**Job item**
Rewrite the rows from the start through the line containing "de recherche sont", replacing "Bernard Drainville" with "B. Drainville" wherever it appears and leaving everything else unchanged.

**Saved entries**
+===+

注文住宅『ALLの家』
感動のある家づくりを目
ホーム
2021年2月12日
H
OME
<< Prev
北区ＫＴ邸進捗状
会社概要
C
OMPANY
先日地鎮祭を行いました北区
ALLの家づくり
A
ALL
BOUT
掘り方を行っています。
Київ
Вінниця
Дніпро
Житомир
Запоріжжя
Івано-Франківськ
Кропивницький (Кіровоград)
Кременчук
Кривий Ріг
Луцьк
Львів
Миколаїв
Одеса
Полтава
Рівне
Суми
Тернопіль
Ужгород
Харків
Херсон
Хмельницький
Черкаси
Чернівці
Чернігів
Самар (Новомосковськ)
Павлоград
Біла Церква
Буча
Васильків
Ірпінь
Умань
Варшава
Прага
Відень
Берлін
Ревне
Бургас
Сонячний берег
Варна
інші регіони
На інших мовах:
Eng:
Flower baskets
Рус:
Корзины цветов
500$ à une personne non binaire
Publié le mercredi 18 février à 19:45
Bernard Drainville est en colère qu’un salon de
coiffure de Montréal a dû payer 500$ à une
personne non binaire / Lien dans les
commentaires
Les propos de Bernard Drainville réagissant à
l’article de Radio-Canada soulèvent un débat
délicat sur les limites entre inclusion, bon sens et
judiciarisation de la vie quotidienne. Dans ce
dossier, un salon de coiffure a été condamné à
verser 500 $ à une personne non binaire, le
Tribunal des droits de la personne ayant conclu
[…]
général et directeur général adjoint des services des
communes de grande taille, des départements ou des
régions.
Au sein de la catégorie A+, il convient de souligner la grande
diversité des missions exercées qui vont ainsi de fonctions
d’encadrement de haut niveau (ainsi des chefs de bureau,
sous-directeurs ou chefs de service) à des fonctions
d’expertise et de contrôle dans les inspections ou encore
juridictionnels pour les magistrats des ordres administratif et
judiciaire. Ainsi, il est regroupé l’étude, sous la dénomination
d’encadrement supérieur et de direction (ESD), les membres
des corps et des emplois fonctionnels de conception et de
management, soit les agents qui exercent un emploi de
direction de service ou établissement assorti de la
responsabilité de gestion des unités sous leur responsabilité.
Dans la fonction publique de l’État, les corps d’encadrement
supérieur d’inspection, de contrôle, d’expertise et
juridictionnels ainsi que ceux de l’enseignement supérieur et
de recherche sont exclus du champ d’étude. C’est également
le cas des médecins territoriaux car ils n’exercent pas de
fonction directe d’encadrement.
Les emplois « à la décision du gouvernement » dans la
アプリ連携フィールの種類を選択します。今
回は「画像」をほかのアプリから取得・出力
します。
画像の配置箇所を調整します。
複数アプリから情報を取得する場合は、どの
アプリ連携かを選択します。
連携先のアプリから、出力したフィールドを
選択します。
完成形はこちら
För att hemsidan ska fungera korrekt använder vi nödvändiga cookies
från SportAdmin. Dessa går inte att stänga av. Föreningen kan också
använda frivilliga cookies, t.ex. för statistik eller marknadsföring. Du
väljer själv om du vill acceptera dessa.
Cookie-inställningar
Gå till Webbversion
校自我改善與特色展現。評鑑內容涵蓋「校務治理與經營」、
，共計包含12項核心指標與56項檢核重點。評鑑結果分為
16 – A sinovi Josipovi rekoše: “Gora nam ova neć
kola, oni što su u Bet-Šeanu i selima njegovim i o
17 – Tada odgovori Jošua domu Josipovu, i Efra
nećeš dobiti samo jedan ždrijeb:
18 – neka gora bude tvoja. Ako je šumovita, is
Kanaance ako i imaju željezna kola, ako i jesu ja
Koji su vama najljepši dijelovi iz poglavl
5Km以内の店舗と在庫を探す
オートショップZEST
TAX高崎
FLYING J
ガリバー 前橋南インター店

+===+

**Solution to the problem**
注文住宅『ALLの家』
感動のある家づくりを目
ホーム
2021年2月12日
H
OME
<< Prev
北区ＫＴ邸進捗状
会社概要
C
OMPANY
先日地鎮祭を行いました北区
ALLの家づくり
A
ALL
BOUT
掘り方を行っています。
Київ
Вінниця
Дніпро
Житомир
Запоріжжя
Івано-Франківськ
Кропивницький (Кіровоград)
Кременчук
Кривий Ріг
Луцьк
Львів
Миколаїв
Одеса
Полтава
Рівне
Суми
Тернопіль
Ужгород
Харків
Херсон
Хмельницький
Черкаси
Чернівці
Чернігів
Самар (Новомосковськ)
Павлоград
Біла Церква
Буча
Васильків
Ірпінь
Умань
Варшава
Прага
Відень
Берлін
Ревне
Бургас
Сонячний берег
Варна
інші регіони
На інших мовах:
Eng:
Flower baskets
Рус:
Корзины цветов
500$ à une personne non binaire
Publié le mercredi 18 février à 19:45
B. Drainville est en colère qu’un salon de
coiffure de Montréal a dû payer 500$ à une
personne non binaire / Lien dans les
commentaires
Les propos de B. Drainville réagissant à
l’article de Radio-Canada soulèvent un débat
délicat sur les limites entre inclusion, bon sens et
judiciarisation de la vie quotidienne. Dans ce
dossier, un salon de coiffure a été condamné à
verser 500 $ à une personne non binaire, le
Tribunal des droits de la personne ayant conclu
[…]
général et directeur général adjoint des services des
communes de grande taille, des départements ou des
régions.
Au sein de la catégorie A+, il convient de souligner la grande
diversité des missions exercées qui vont ainsi de fonctions
d’encadrement de haut niveau (ainsi des chefs de bureau,
sous-directeurs ou chefs de service) à des fonctions
d’expertise et de contrôle dans les inspections ou encore
juridictionnels pour les magistrats des ordres administratif et
judiciaire. Ainsi, il est regroupé l’étude, sous la dénomination
d’encadrement supérieur et de direction (ESD), les membres
des corps et des emplois fonctionnels de conception et de
management, soit les agents qui exercent un emploi de
direction de service ou établissement assorti de la
responsabilité de gestion des unités sous leur responsabilité.
Dans la fonction publique de l’État, les corps d’encadrement
supérieur d’inspection, de contrôle, d’expertise et
juridictionnels ainsi que ceux de l’enseignement supérieur et
de recherche sont exclus du champ d’étude. C’est également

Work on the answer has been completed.